▶ _Given passage_:

The Weissers went over to Trapp’s that
night to break bread. When they entered his apartment, Trapp
broke into tears and tugged off his two swastika rings. He
then resigned from all his racist organizations and wrote
apologies to the many people he had threatened or abused.
When, a few months later, he learned he had less than a year
to live, the Weissers moved him into their home. When his
condition deteriorated, Mrs. Weisser quit her job as a nurse
to care for him. Six months later, Trapp converted to Judaism.
Three months after that, he died.
So
take the essence of Jesus’ call to turn the other cheek and
live in the world a different way.
Become the change agent in the places you live and
work. To put into action this love we are called to means
learning to say to an alcoholic family member or friend,
“Look, I love you. But I also love myself and my family, and
until you get some help, I cannot be in the relationship with
you in the same way. I am willing to help you. I am willing to
make the call for you or go with you to a meeting. But I am no
longer willing to let your disease run over me and others that
I am responsible for.”
To take
seriously this understanding of turning the other cheek means
having the courage to get out from behind the closed doors of
your office when conflicts arise. It means learning to call a
boss or a coworker on actions that seem to demean or devalue
your gifts and contributions to the organization rather than
simply growing thick skin or waiting for the right opportunity
to get revenge. It means having the willingness to listen and
compromise, and finding new ways to communicate, new ways to
live and work together.

▶ _Exercise set_:
(1) In the passage on turning the other cheek, what job did Mrs. Weisser quit in order to care for Trapp?
(2) Return the stretch of the passage on turning the other cheek from "When, a few" through "converted to Judaism.".
(3) Resume the passage on turning the other cheek, picking up after its final sentence.

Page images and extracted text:
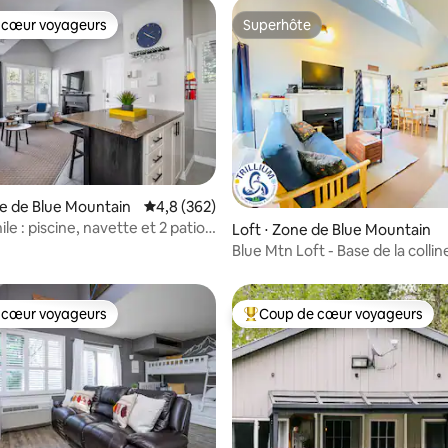
 cœur voyageurs
Superhôte
 cœur voyageurs
Superhôte
r la base de 90 commentaires : 4,91 sur 5
ne de Blue Mountain
Évaluation moyenne sur la base de 362 comme
4,8 (362)
le : piscine, navette et 2 patios
Loft ⋅ Zone de Blue Mountain
Blue Mtn Loft - Base de la collin
Wifi|CraveTV
 cœur voyageurs
Coup de cœur voyageurs
 cœur voyageurs
Coups de cœur voyageurs les p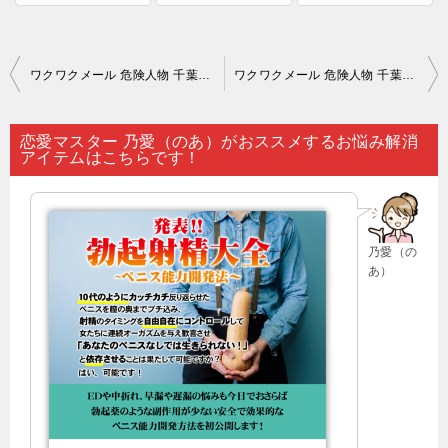
投
ワクワクメール 危険人物 千葉｜恋人と別れて心が折れて…。
ワクワクメール 危険人物 千葉｜占いでは恋愛関係のことや対人運などを推量することが可能なのです…。
稿
ナ
恋愛マスター 乃愛（のあ）がおススメするお悩み解消
アイテムはこちらです！
ビ
ゲ
ー
乃愛（の
シ
あ）
ョ
ン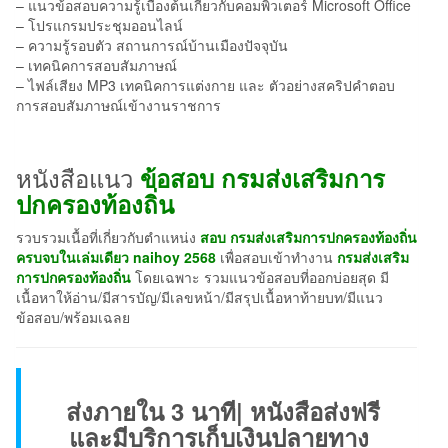
– แนวข้อสอบความรู้เบื้องต้นเกี่ยวกับคอมพิวเตอร์ Microsoft Office
– โปรแกรมประชุมออนไลน์
– ความรู้รอบตัว สถานการณ์บ้านเมืองปัจจุบัน
– เทคนิคการสอบสัมภาษณ์
– ไฟล์เสียง MP3 เทคนิคการแต่งกาย และ ตัวอย่างสคริปคำตอบ
การสอบสัมภาษณ์เข้างานราชการ
หนังสือแนว
ข้อสอบ กรมส่งเสริมการ
ปกครองท้องถิ่น
รวบรวมเนื้อที่เกี่ยวกับตำแหน่ง
สอบ กรมส่งเสริมการปกครองท้องถิ่น
ครบจบในเล่มเดียว naihoy 2568
เพื่อสอบเข้าทำงาน
กรมส่งเสริม
การปกครองท้องถิ่น
โดยเฉพาะ รวมแนวข้อสอบที่ออกบ่อยสุด มี
เนื้อหาให้อ่าน/มีสารบัญ/มีเลขหน้า/มีสรุปเนื้อหาท้ายบท/มีแนว
ข้อสอบ/พร้อมเฉลย
ส่งภายใน 3 นาที| หนังสือส่งฟรี
และมีบริการเก็บเงินปลายทาง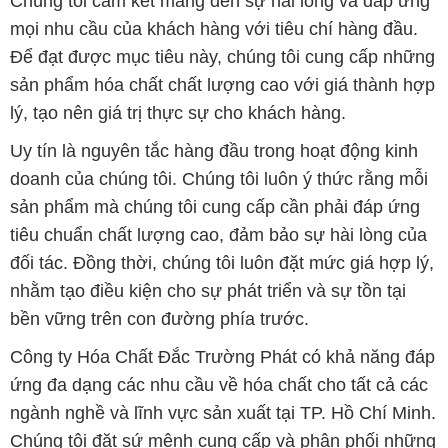
Uy tín là nguyên tắc hàng đầu trong hoạt động kinh
doanh của chúng tôi. Chúng tôi luôn ý thức rằng mỗi
sản phẩm mà chúng tôi cung cấp cần phải đáp ứng
tiêu chuẩn chất lượng cao, đảm bảo sự hài lòng của
đối tác. Đồng thời, chúng tôi luôn đặt mức giá hợp lý,
nhằm tạo điều kiện cho sự phát triển và sự tồn tại
bền vững trên con đường phía trước.
Công ty Hóa Chất Đắc Trường Phát có khả năng đáp
ứng đa dạng các nhu cầu về hóa chất cho tất cả các
ngành nghề và lĩnh vực sản xuất tại TP. Hồ Chí Minh.
Chúng tôi đặt sứ mệnh cung cấp và phân phối những
sản phẩm hóa chất đáng tin cậy, chất lượng và có giá
thành tốt nhất.
Đội ngũ nhân viên của chúng tôi là những chuyên gia
giàu kinh nghiệm, luôn sẵn sàng tư vấn và hỗ trợ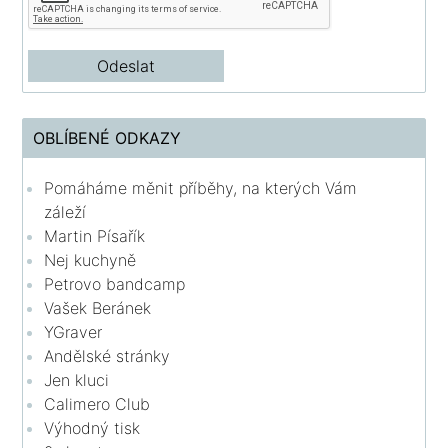
OBLÍBENÉ ODKAZY
Pomáháme měnit příběhy, na kterých Vám
záleží
Martin Písařík
Nej kuchyně
Petrovo bandcamp
Vašek Beránek
YGraver
Andělské stránky
Jen kluci
Calimero Club
Výhodný tisk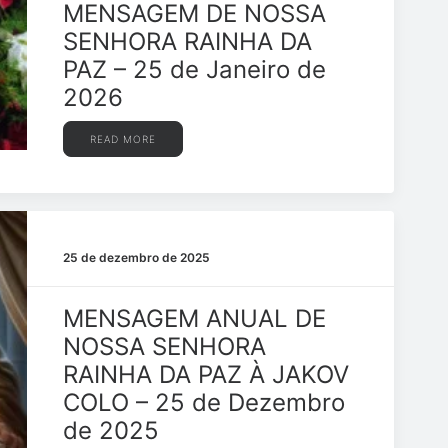
MENSAGEM DE NOSSA
SENHORA RAINHA DA
PAZ – 25 de Janeiro de
2026
READ MORE
25 de dezembro de 2025
MENSAGEM ANUAL DE
NOSSA SENHORA
RAINHA DA PAZ À JAKOV
COLO – 25 de Dezembro
de 2025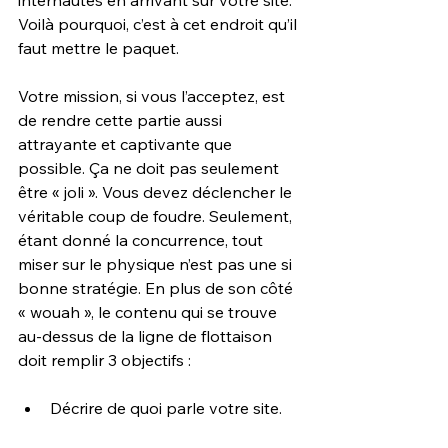
Voilà pourquoi, c’est à cet endroit qu’il 
faut mettre le paquet.
Votre mission, si vous l’acceptez, est 
de rendre cette partie aussi 
attrayante et captivante que 
possible. Ça ne doit pas seulement 
être « joli ». Vous devez déclencher le 
véritable coup de foudre. Seulement, 
étant donné la concurrence, tout 
miser sur le physique n’est pas une si 
bonne stratégie. En plus de son côté 
« wouah », le contenu qui se trouve 
au-dessus de la ligne de flottaison 
doit remplir 3 objectifs :
Décrire de quoi parle votre site.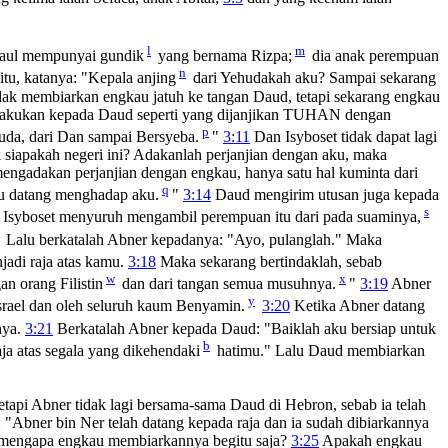
l
m
aul mempunyai gundik
yang bernama Rizpa;
dia anak perempuan
n
tu, katanya: "Kepala anjing
dari Yehudakah aku? Sampai sekarang
dak membiarkan engkau jatuh ke tangan Daud, tetapi sekarang engkau
kulakukan kepada Daud seperti yang dijanjikan TUHAN dengan
p
huda, dari Dan sampai Bersyeba.
"
3:11
Dan Isyboset tidak dapat lagi
siapakah negeri ini? Adakanlah perjanjian dengan aku, maka
ngadakan perjanjian dengan engkau, hanya satu hal kuminta dari
q
au datang menghadap aku.
"
3:14
Daud mengirim utusan juga kepada
s
 Isyboset menyuruh mengambil perempuan itu dari pada suaminya,
Lalu berkatalah Abner kepadanya: "Ayo, pulanglah." Maka
adi raja atas kamu.
3:18
Maka sekarang bertindaklah, sebab
w
x
 orang Filistin
dan dari tangan semua musuhnya.
"
3:19
Abner
y
srael dan oleh seluruh kaum Benyamin.
3:20
Ketika Abner datang
nya.
3:21
Berkatalah Abner kepada Daud: "Baiklah aku bersiap untuk
b
ja atas segala yang dikehendaki
hatimu." Lalu Daud membiarkan
pi Abner tidak lagi bersama-sama Daud di Hebron, sebab ia telah
"Abner bin Ner telah datang kepada raja dan ia sudah dibiarkannya
; mengapa engkau membiarkannya begitu saja?
3:25
Apakah engkau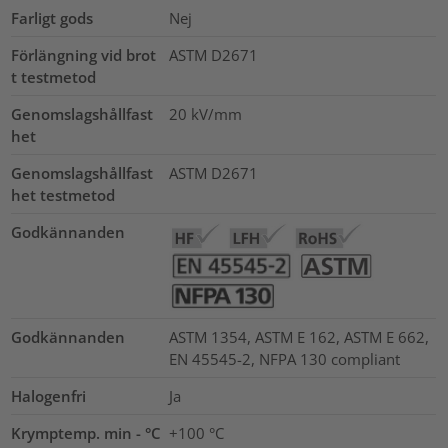
Farligt gods
Nej
Förlängning vid brot
ASTM D2671
t testmetod
Genomslagshållfast
20
kV/mm
het
Genomslagshållfast
ASTM D2671
het testmetod
Godkännanden
Godkännanden
ASTM 1354, ASTM E 162, ASTM E 662,
EN 45545-2, NFPA 130 compliant
Halogenfri
Ja
Krymptemp. min - °C
+100 °C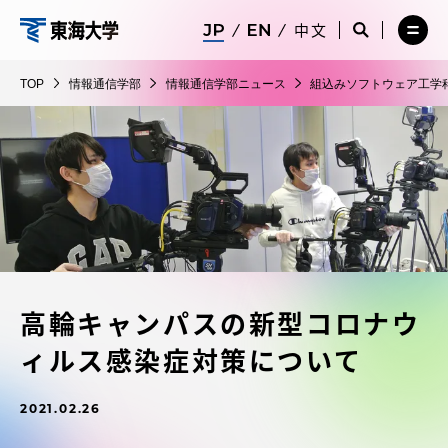
コ
メ
サ
中文
ニ
イ
サ
メ
ン
ュ
ト
情
イ
ニ
テ
ー
検
ト
ュ
報
TOP
情報通信学部
情報通信学部ニュース
組込みソフトウェア工学
を
索
検
ー
在学生・保護者向けポータル（TIPS）
ン
閉
を
通
索
を
ツ
じ
閉
を
開
信
る
じ
開
く
に
る
学
く
受験・入学案内
ス
部
キ
ッ
教員・研究者ガイド
プ
高輪キャンパスの新型コロナウ
大学の概要
ィルス感染症対策について
教育・研究
2021.02.26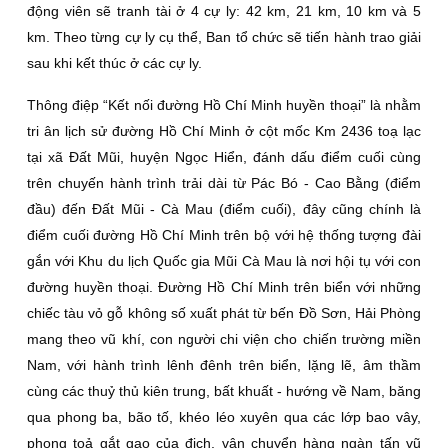
động viên sẽ tranh tài ở 4 cự ly: 42 km, 21 km, 10 km và 5
km. Theo từng cự ly cụ thể, Ban tổ chức sẽ tiến hành trao giải
sau khi kết thúc ở các cự ly.
Thông điệp “Kết nối đường Hồ Chí Minh huyền thoại” là nhằm
tri ân lịch sử đường Hồ Chí Minh ở cột mốc Km 2436 toạ lạc
tại xã Ðất Mũi, huyện Ngọc Hiển, đánh dấu điểm cuối cùng
trên chuyến hành trình trải dài từ Pác Bó - Cao Bằng (điểm
đầu) đến Ðất Mũi - Cà Mau (điểm cuối), đây cũng chính là
điểm cuối đường Hồ Chí Minh trên bộ với hệ thống tượng đài
gắn với Khu du lịch Quốc gia Mũi Cà Mau là nơi hội tụ với con
đường huyền thoại. Ðường Hồ Chí Minh trên biển với những
chiếc tàu vỏ gỗ không số xuất phát từ bến Ðồ Sơn, Hải Phòng
mang theo vũ khí, con người chi viện cho chiến trường miền
Nam, với hành trình lênh đênh trên biển, lặng lẽ, âm thầm
cùng các thuỷ thủ kiên trung, bất khuất - hướng về Nam, băng
qua phong ba, bão tố, khéo léo xuyên qua các lớp bao vây,
phong toả gắt gao của địch, vận chuyển hàng ngàn tấn vũ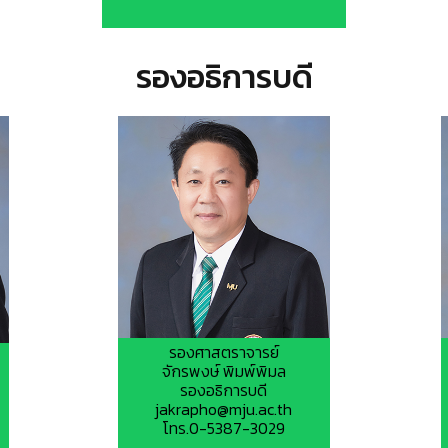
รองอธิการบดี
รองศาสตราจารย์
จักรพงษ์ พิมพ์พิมล
รองอธิการบดี
jakrapho@mju.ac.th
โทร.0-5387-3029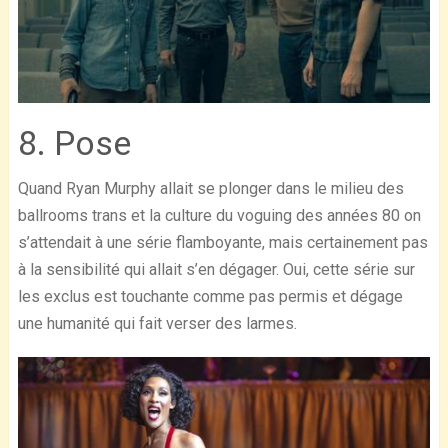
8. Pose
Quand Ryan Murphy allait se plonger dans le milieu des
ballrooms trans et la culture du voguing des années 80 on
s’attendait à une série flamboyante, mais certainement pas
à la sensibilité qui allait s’en dégager. Oui, cette série sur
les exclus est touchante comme pas permis et dégage
une humanité qui fait verser des larmes.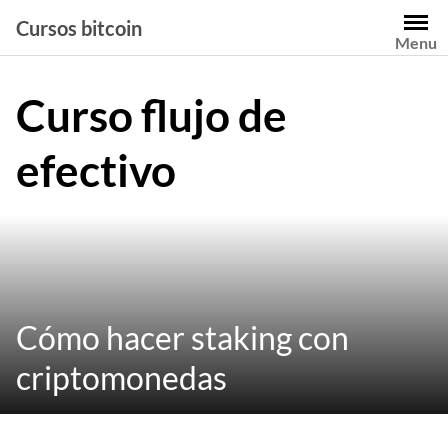
Saltar
Cursos bitcoin
al
Menu
contenido
Curso flujo de
efectivo
Cómo hacer staking con
criptomonedas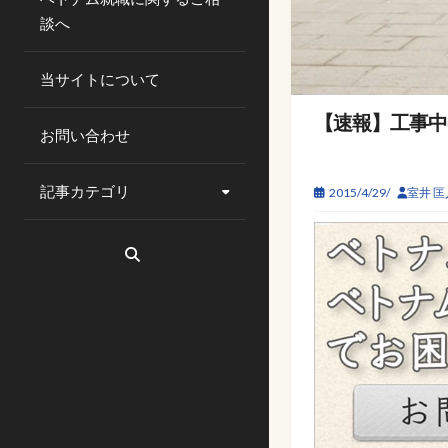
談へ
当サイトについて
【速報】工事中の
お問い合わせ
記事カテゴリ
2015/4/29/
室井 匡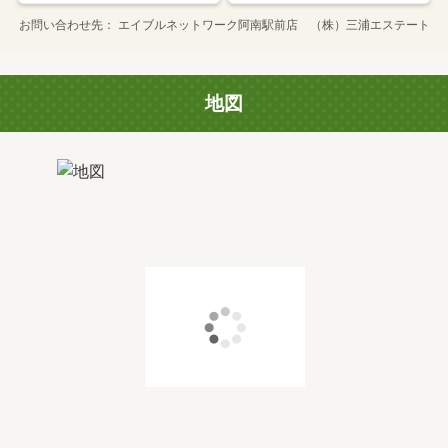
お問い合わせ先
エイブルネットワーク阿南駅前店 （株）三浦エステート
地図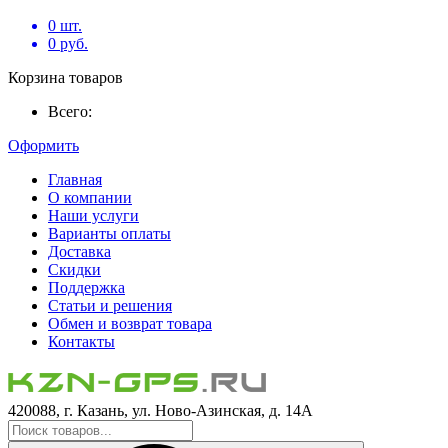
0
шт.
0
руб.
Корзина товаров
Всего:
Оформить
Главная
О компании
Наши услуги
Варианты оплаты
Доставка
Скидки
Поддержка
Статьи и решения
Обмен и возврат товара
Контакты
420088, г. Казань, ул. Ново-Азинская, д. 14А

▶ _Results by task_:
(1) She quit her job as a nurse.

(2)
When, a few months later, he learned he had less than a year
to live, the Weissers moved him into their home. When his
condition deteriorated, Mrs. Weisser quit her job as a nurse
to care for him. Six months later, Trapp converted to Judaism.

(3)
If we are
to take seriously this understanding of Jesus’ call to turn
the other cheek, then we would have the courage not to laugh
along with jokes we find offensive, and invite those telling
racist, sexist, political or homophobic jokes to see the
dehumanizing intent of the words they are using. It means no
longer letting bullies run the show or outsiders continually
be laughed at, picked on or humiliated. It is a radical,
courageous love Jesus calls us to—a love that can create new
paths in a world so often bent on violence to solve its
problems. It is what the world needs now—this love, sweet
love—a love that is active and transforming, courageous and
strong.
So that
brings us to our symbol for the evening. It is a machete. A
strange symbol for a sermon about nonviolent love, I suppose.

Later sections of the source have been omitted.